Directions: Reproduce the passage of the mailing-list post on comparing XPath expressions that runs from "2. /x/y/z/w[@a = 'v']" up to and including "use in code.".

Document segment:
[xquery-talk] Function for determining one XPath as subset of another

Adam Retter adam.retter at googlemail.com
Thu Jan 28 04:18:09 PST 2016


Okay thanks to everyone for the replies.

I think the scope of what I was looking for got thrown out in all the
discussion, or perhaps I wasn't clear enough early in my initial post.

I am not interested in XQuery, and I am only interested in a small
subset of XPath. I am concerned with comparing two path expressions,
these path expressions may have predicates, what I didn't make clear
is that those predicates may not contain functions, only the
comparison operators eq, ne, gt, ge, lt, le, and =, !=, >, >=, <, <=.


As Christian observed, [1] is not the same as [@a eq 'b']. In my
original post, I posed these two path expressions:

1. //w

2. /x/y/z/w[@a = 'v']

In this instance I can actually ignore the predicate, as I can see
that /x/y/z/w would already produce the subset of //w and the
predicate only serves to restrict that further.

I am not looking for a formal proof in any sense. I am looking for
something practical that I can use in code.


On 28 January 2016 at 09:55, Pavel Velikhov <pavel.velikhov at gmail.com> wrote:
>
> Finally, can it be proved that /w[@a=b] is a subset of /w, taking into
> account that the filter can only contain standard operators (eq, gt, lt, etc
> as defined in the op namespace)?

Data extract:
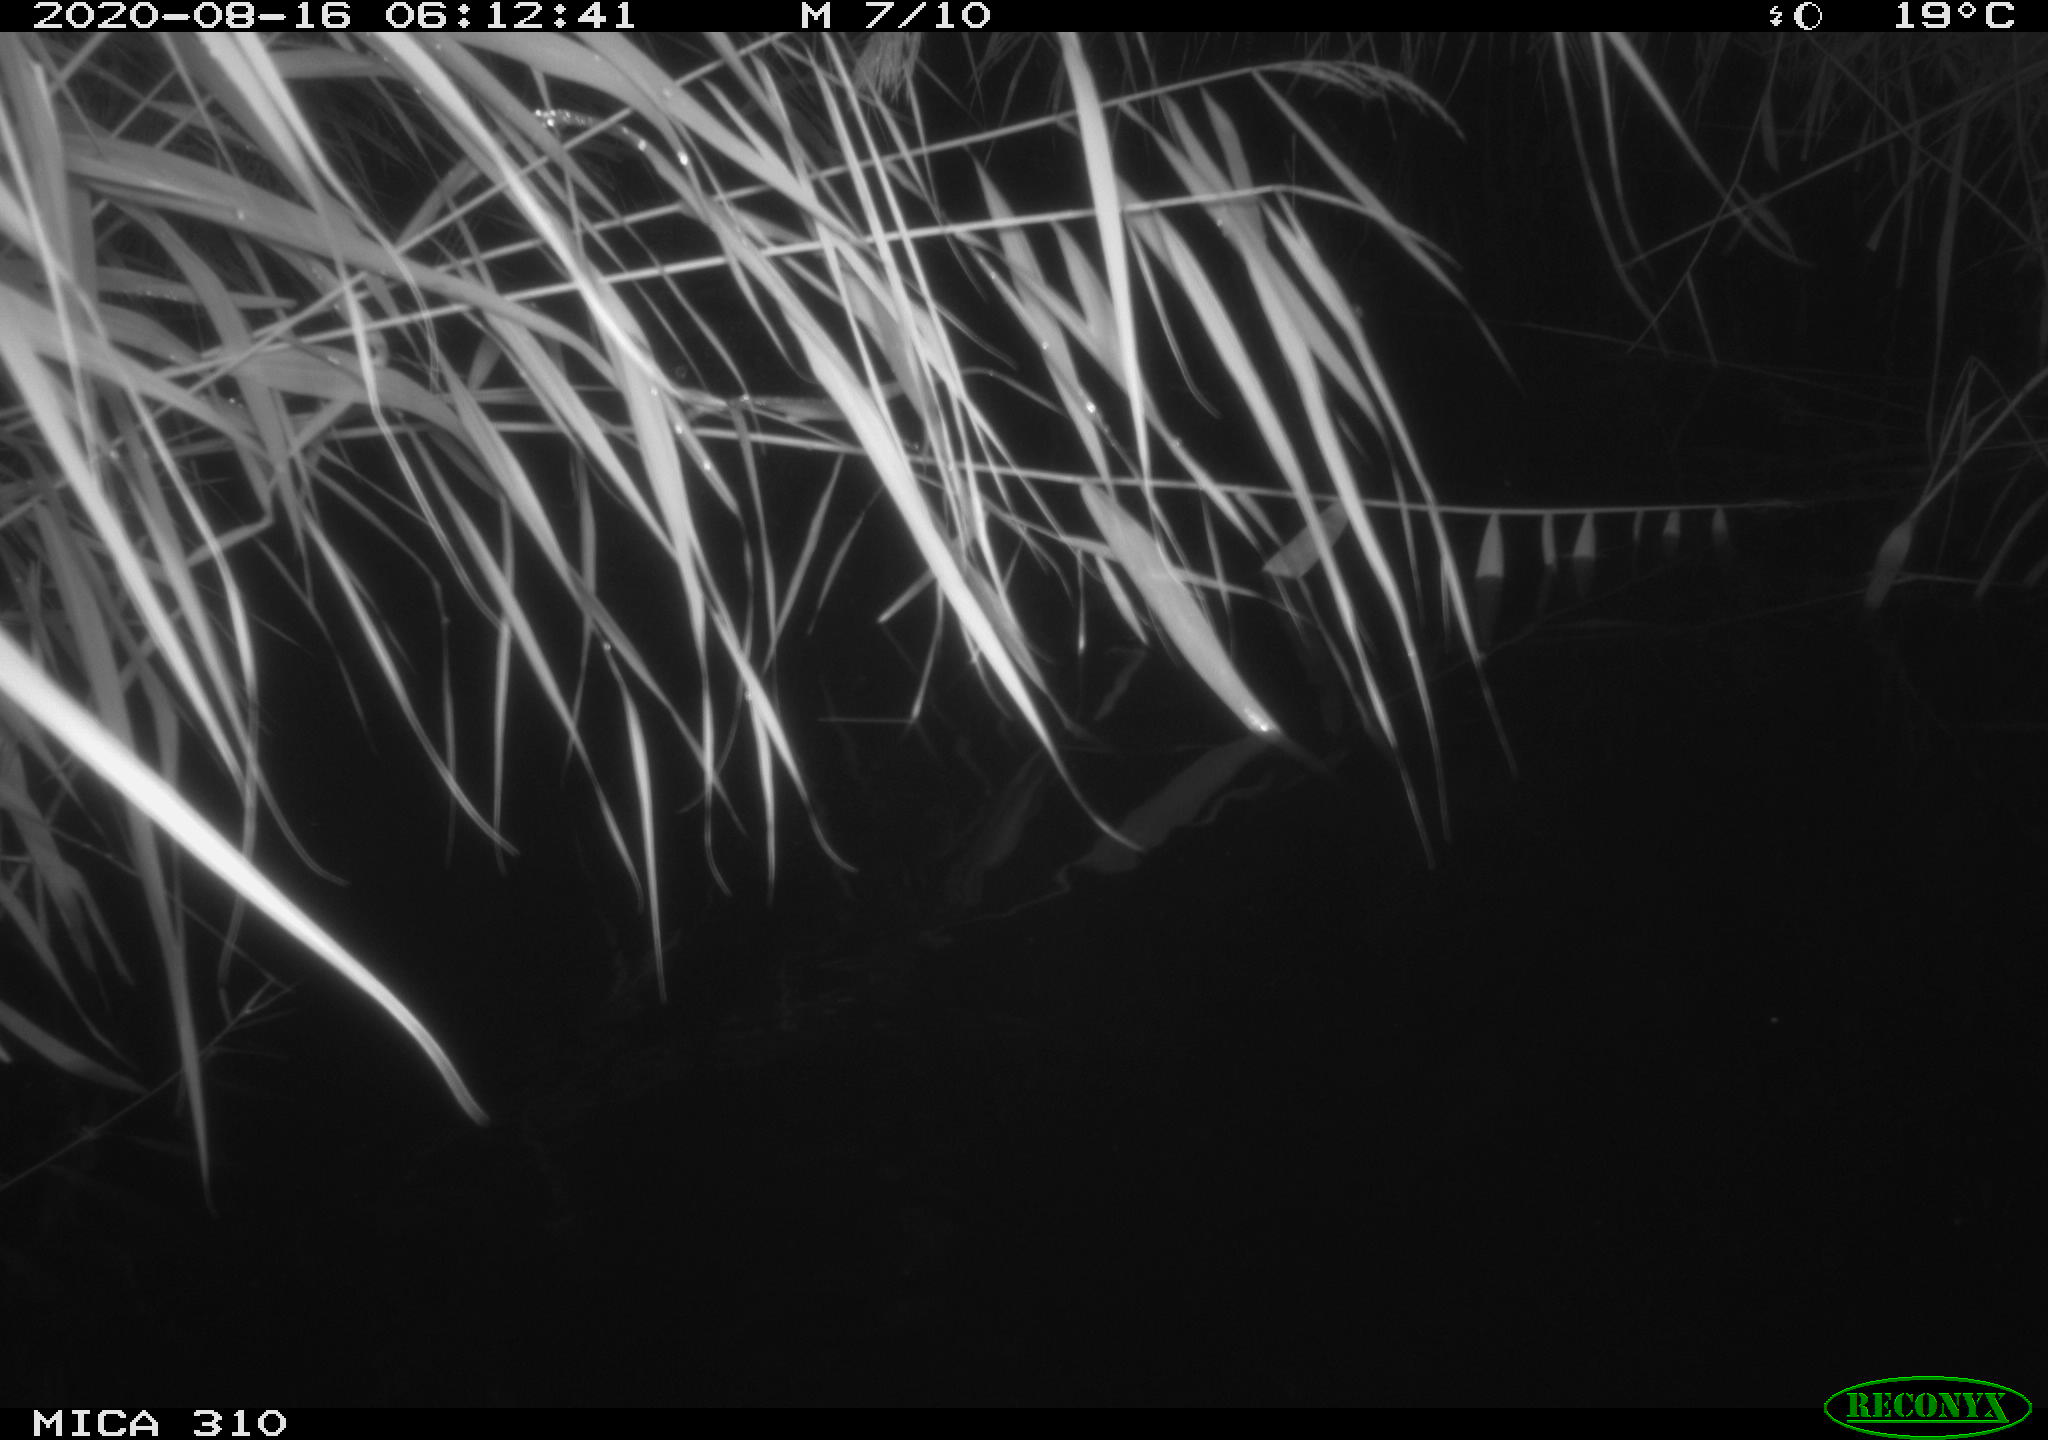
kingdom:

Answer below:
2. /x/y/z/w[@a = 'v']

In this instance I can actually ignore the predicate, as I can see
that /x/y/z/w would already produce the subset of //w and the
predicate only serves to restrict that further.

I am not looking for a formal proof in any sense. I am looking for
something practical that I can use in code.